O Sangue e a Crença


Antes de mais nada, gostaria de dizer que, embora as Testemunhas de Jeová mereçam todo o respeito, a ideia de que uma transfusão de sangue poderia comprometer a salvação da alma, como toda falsidade, não o merece. A salvação da alma não passa pelo exame do sangue que corre pelo corpo, mas pelas obras que acompanharão o homem na eternidade. Essa discordância radical, porém, não me impede de me irmanar com as Testemunhas de Jeová em seu desejo de viver, custe o que custar, segundo a sua fé. Embora louvável, essa aspiração pode ser obstaculizada pelo Estado, como foi debatido recentemente na Suprema Corte, rendendo um interessante julgamento.

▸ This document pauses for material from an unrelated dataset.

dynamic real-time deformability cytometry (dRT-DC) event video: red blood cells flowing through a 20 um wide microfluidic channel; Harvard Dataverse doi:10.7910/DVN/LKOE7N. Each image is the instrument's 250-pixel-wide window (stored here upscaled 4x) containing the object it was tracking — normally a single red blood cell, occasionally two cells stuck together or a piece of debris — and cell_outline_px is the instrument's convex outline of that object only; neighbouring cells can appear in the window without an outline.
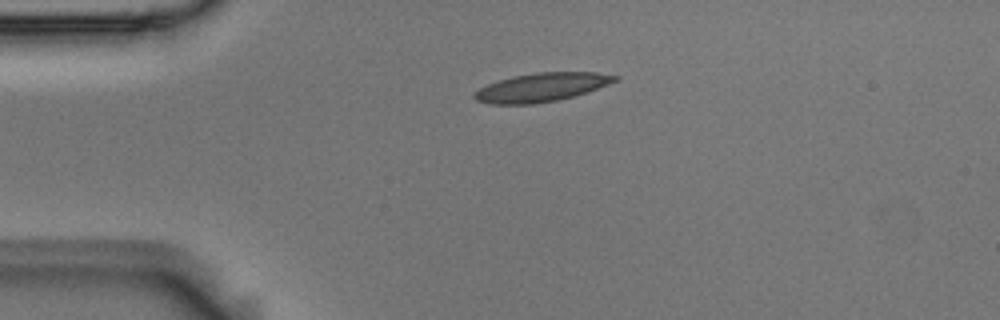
{"species": "Egyptian fruit bat (a non-hibernating species)", "species_latin": "Rousettus aegyptiacus", "temperature_condition": "room temperature", "stored_images_in_passage": 3, "camera_frame_rate_fps": 3000, "um_per_image_px": 0.085, "animal": {"sex": "male"}, "frame": {"image": 1, "passage_image": 1, "time_ms": 0.0, "image_size_px": [1000, 320], "cell_outline_px": [[620, 80], [576, 96], [560, 100], [536, 104], [488, 104], [476, 100], [472, 96], [480, 88], [488, 84], [512, 76], [536, 72], [596, 72], [620, 76]], "centroid_in_image_um": [46.08, 7.42], "position_along_channel_um": 38.9, "area_um2": 23.7}}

Durante o processo, a dra. Bucchianeri, ao defender o direito das Testemunhas de Jeová de escolher tratamentos alternativos à transfusão de sangue, foi interrompida duas vezes pelo ministro Flávio Dino. Vamos começar pelo fim. Na segunda indagação, o ministro, ao problematizar o direito dos fiéis, que parecia inquestionável à advogada convicta de sua tese, sugeriu que, assim como a disposição do corpo não é lícita nos casos de venda de rins, a postura das Testemunhas de Jeová deveria ser vista, no mínimo, com cautela. Com argúcia, Bucchianeri lembrou que não há um direito fundamental de gerar lucro com a disposição do próprio corpo, mas existe um direito à liberdade religiosa, encerrando a questão.

O ministro foi mais feliz em sua primeira intervenção. Ele argumentou que a polêmica se intensifica ao pensarmos nos casos de incapazes. Poderia um pai, que professa a fé das Testemunhas de Jeová, impedir seu filho incapaz de receber uma transfusão de sangue? Eis o nó górdio da questão. Nesse ponto, porém, Bucchianeri não nos brindou com uma resposta tão clara, deixando a discussão para outra ocasião. Isso, entretanto, não nos impede de refletir um pouco sobre o assunto agora.

Partindo do pressuposto de que a pessoa não pode decidir por si mesma, resta determinar quem decidiria em seu lugar. O ministro Flávio Dino parece sugerir que o Estado deveria assumir essa função vicária. Outra maneira de ver o problema é considerar a família como a entidade mais adequada para substituir a vontade da criança ou de outro incapaz. A meu ver, essa última posição é mais coerente com o princípio da subsidiariedade, cuja riqueza de significados é vasta. Um desses significados, destacado pelo Compêndio de Doutrina Social da Igreja, afirma que:

"Todas as sociedades de ordem superior devem pôr-se em atitude de ajuda («subsidium») — e, portanto, de apoio, promoção e incremento — em relação às menores. Desse modo, os corpos sociais intermediários podem cumprir adequadamente as funções que lhes competem, sem ter que cedê-las injustamente a outros entes sociais de nível superior, pelos quais acabariam por ser absorvidos e substituídos, vendo-se, ao fim e ao cabo, privados de sua dignidade própria e espaço vital."

É comum ver menções à subsidiariedade em questões federativas. Assim, o STF reconhece que, em assuntos locais, a União e o Estado-membro não devem substituir os municípios, que estão mais próximos do problema. Seguindo a mesma lógica, o Estado não deve intervir em questões que a família pode decidir por si mesma, e uma dessas, sem dúvida, é o compromisso da criança com a fé religiosa. Pelo contrário, à sociedade maior cabe o papel de ajudar a menor a viver sua fé, possibilitando-lhe, mesmo no SUS, tratamentos compatíveis com suas crenças.